If the origin of the European Union lies in the national form, it is because everything of importance that evolved on our continent from the fourteenth century on was produced, or at least conditioned, by this form. This form is in fact so resilient that it has been able to accommodate, within its recognizable bounds, the feudal monarchy, absolute monarchy, and the democratic republic. Thus when I read King John, I recognize my English neighbors, just as they recognize me when they read about Joan of Arc. It is this resilience that gave the national form a decisive edge against its two great competitors in the fateful contest between political forms: The city and the empire. We must recognize this most elementary fact: Despite the prestige of the Greek city and early Roman Republic on the one hand, and the undying glory of the Roman Empire on the other, from the fourteenth century on the nation has constituted the only form in which European peoples were able to make sense of their lives.

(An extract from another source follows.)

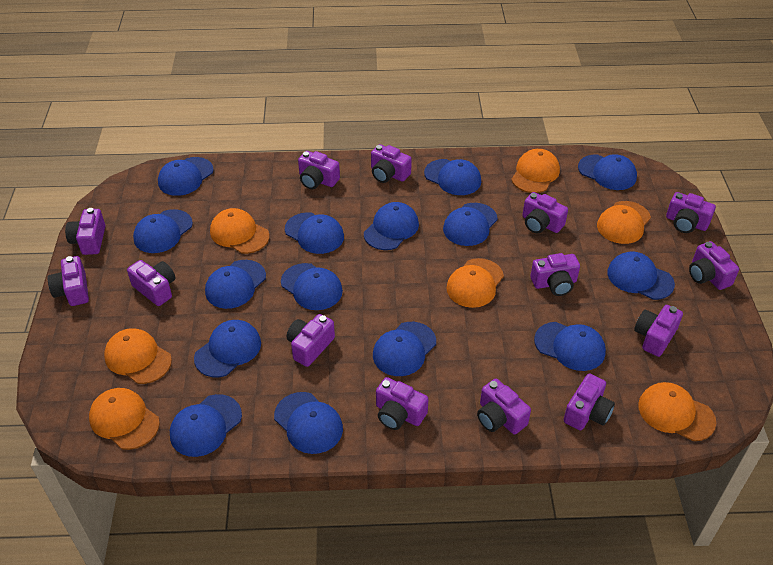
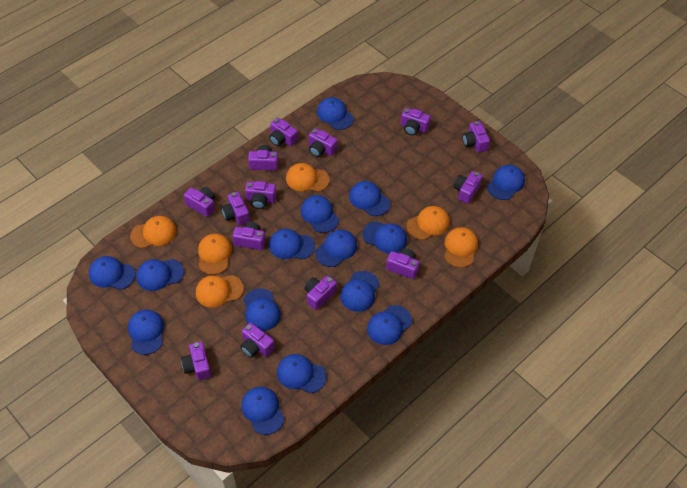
orange cap: 7 -> 6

Therefore, when Thomas Aquinas was teaching in Paris, Europe existed at least as much as it exists today. But the European peoples would soon choose the national form, because only by means of this form could they strike the right balance between liberty and civility—the balance that is the enduring secret of our continent, so long as we remain faithful to its genius. Through the nation, we were able to keep at arm’s length the promiscuous tumult and narrow parochialism of cities, as well as the brutal aloofness and indiscriminate embrace of empires. Only by means of our nations were we able to be “good Europeans.” To round off this point, it is convenient to add that since the beginning of civilization, man has lived in one of three political forms: City, empire, or nation. A rather limited range of choice indeed, which should give pause to those who are tempted to discard our good old nations so glibly.
Following the development of European history—and I admit this is a bird’s-eye perspective—I am naturally compelled to take up the theme raised most frequently and justifiably by people who view the European enterprise with skepticism. Democracy, as we understand it, came into being within the framework of the nation. When European peoples toredown the monarchic and aristocratic scaffolding that supported their several civil associations, they were able to govern themselves, indeed to continue living together, because citizens could regard one another as members of the same nation. I admit thatthe relation between nation and democracy is difficult to ascertain. It is no doubt a highly dynamic and volatile one: On the one hand, the democratic movement multiplied the power of European nations while the nation gave “flesh” to the democratic abstractions “general will” and “sovereignty of the people.” On the other hand, the nation was the democratic alternative to democracy—that is, the alternative to democracy in a democratic context—since the enemies of the democratic movement, the “reactionaries” or “nationalists” proper, had recourse to national passions in their rejection of the passions of equality and liberty, and could thus turn the tide of democracy against itself. In sum, the nation gives democracy a body, which can then become democracy’s worst enemy.